▸ Task to complete
Write out, line for line and without changes, only the part of the data that begins at the line containing "Enhanced Fire wall" and ends after the line containing "programs. That scans", including both of those lines.

□ □ □ □

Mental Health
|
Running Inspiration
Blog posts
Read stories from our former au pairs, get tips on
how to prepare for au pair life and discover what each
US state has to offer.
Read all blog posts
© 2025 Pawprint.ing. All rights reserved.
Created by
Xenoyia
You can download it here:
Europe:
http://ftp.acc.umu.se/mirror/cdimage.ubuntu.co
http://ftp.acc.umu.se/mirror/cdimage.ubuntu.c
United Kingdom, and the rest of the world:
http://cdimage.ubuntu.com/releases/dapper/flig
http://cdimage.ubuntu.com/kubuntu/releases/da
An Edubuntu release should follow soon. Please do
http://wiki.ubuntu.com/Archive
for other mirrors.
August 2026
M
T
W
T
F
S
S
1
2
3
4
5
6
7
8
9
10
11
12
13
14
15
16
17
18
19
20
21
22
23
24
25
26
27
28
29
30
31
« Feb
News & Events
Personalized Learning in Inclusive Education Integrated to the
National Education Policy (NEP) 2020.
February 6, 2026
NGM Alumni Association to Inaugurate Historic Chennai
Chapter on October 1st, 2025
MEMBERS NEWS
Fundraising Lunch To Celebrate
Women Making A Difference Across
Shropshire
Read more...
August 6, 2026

□ □ □ □

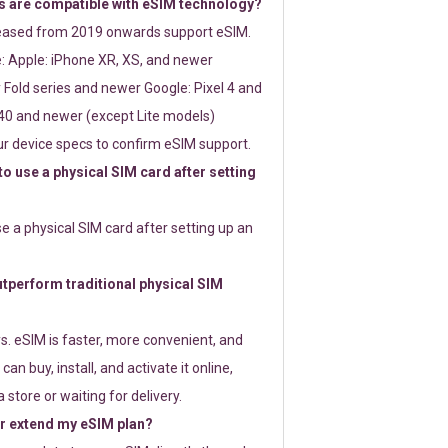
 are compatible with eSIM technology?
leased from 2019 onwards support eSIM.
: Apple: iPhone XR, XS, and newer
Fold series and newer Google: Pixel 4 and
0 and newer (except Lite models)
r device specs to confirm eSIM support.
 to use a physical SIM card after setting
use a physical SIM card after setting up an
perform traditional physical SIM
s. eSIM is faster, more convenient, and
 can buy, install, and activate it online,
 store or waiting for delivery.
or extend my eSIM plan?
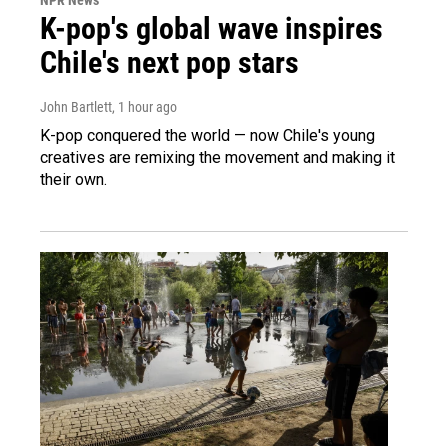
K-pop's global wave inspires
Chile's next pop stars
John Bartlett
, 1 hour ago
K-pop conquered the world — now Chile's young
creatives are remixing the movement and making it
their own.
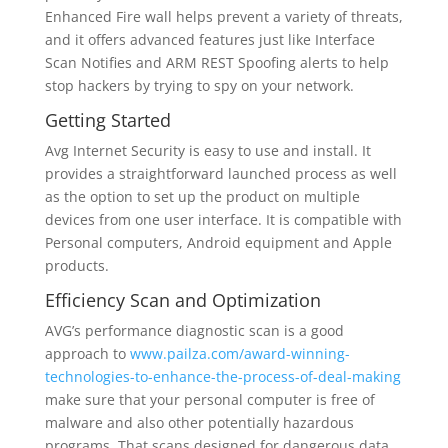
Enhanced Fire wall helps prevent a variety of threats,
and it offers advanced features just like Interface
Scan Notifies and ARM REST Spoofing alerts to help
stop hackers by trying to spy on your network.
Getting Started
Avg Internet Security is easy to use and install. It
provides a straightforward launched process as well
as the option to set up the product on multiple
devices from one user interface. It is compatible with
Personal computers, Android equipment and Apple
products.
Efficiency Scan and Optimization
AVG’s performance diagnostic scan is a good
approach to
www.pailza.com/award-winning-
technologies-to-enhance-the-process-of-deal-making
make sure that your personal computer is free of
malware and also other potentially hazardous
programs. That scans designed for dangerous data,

□ □ □ □

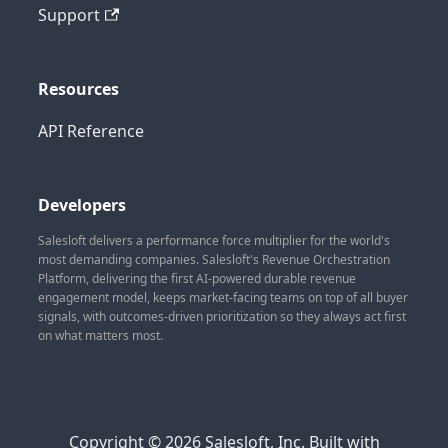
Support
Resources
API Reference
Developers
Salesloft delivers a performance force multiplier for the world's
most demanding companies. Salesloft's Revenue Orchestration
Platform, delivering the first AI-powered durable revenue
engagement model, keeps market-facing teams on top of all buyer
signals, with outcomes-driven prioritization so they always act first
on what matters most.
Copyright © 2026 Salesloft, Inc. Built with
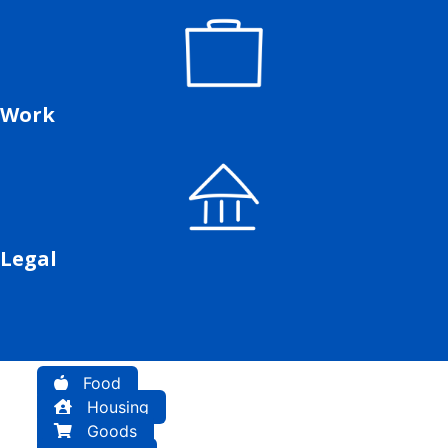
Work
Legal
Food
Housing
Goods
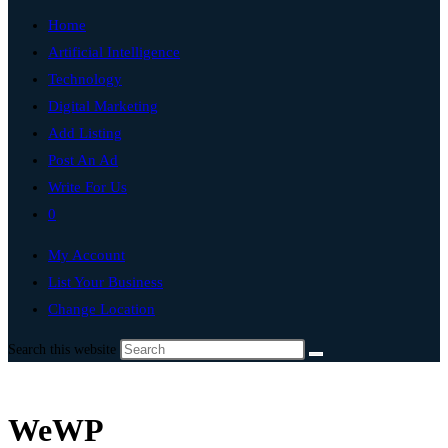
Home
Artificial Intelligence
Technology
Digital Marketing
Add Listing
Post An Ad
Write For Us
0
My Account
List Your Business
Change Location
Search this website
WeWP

□ □ □ □

▸ Exercise result
Enhanced Fire wall helps prevent a variety of threats,
and it offers advanced features just like Interface
Scan Notifies and ARM REST Spoofing alerts to help
stop hackers by trying to spy on your network.
Getting Started
Avg Internet Security is easy to use and install. It
provides a straightforward launched process as well
as the option to set up the product on multiple
devices from one user interface. It is compatible with
Personal computers, Android equipment and Apple
products.
Efficiency Scan and Optimization
AVG’s performance diagnostic scan is a good
approach to
www.pailza.com/award-winning-
technologies-to-enhance-the-process-of-deal-making
make sure that your personal computer is free of
malware and also other potentially hazardous
programs. That scans designed for dangerous data,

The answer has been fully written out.